On December 14, 2021, Dr. Tawainga Katawario (founder of Better Universe and Citizens) spoke (via Zoom) to the membership of the Magnolia Club about soil erosion in the country of Haiti and efforts to solve the problem. Pictured above is Dr. Tawinga Katawario.
Dr. Katawario is the founder of the Better Universe and Citizens NGO based in Tallahassee that works to plant perennial grasses throughout Haiti, specifically on the mountainsides. His organization believes soil erosion in Haiti and elsewhere in the world will become a story of the past! With support from the general population, the project can be scaled up to plant grasses on millions of acres of land in Haiti. 
Dr. Katawario showed many before and after picture of soil erosion in Haiti and explained that soil erosion in Haiti paralyzes the economy. It is continuously happening and will happen in the future if significant mitigation efforts are not implemented. The erosion is caused by cutting trees for charcoal and farming on steep slopes. Then when severe weather, like hurricanes, hit the island, the top soil is washed down into the ocean and this has been happening for years prior to his organization getting involved.
════
*Task to complete*
Please return the part of the Haiti soil erosion passage starting at "On December 14, 2021, Dr." and ending at "Dr. Tawinga Katawario.", copied word for word.

*Data provided*
════
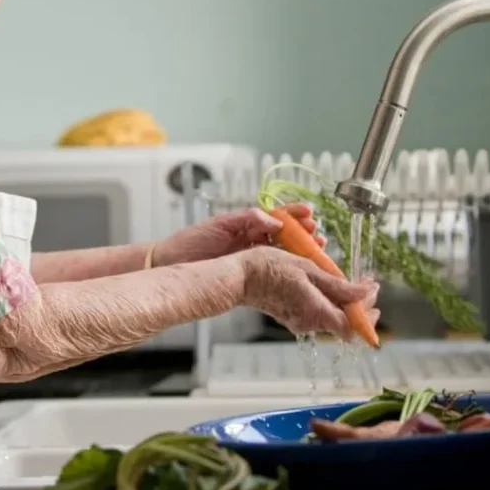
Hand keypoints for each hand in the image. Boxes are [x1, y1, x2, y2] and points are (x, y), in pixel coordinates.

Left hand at [153, 203, 324, 266]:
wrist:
════
*Solution below*
On December 14, 2021, Dr. Tawainga Katawario (founder of Better Universe and Citizens) spoke (via Zoom) to the membership of the Magnolia Club about soil erosion in the country of Haiti and efforts to solve the problem. Pictured above is Dr. Tawinga Katawario.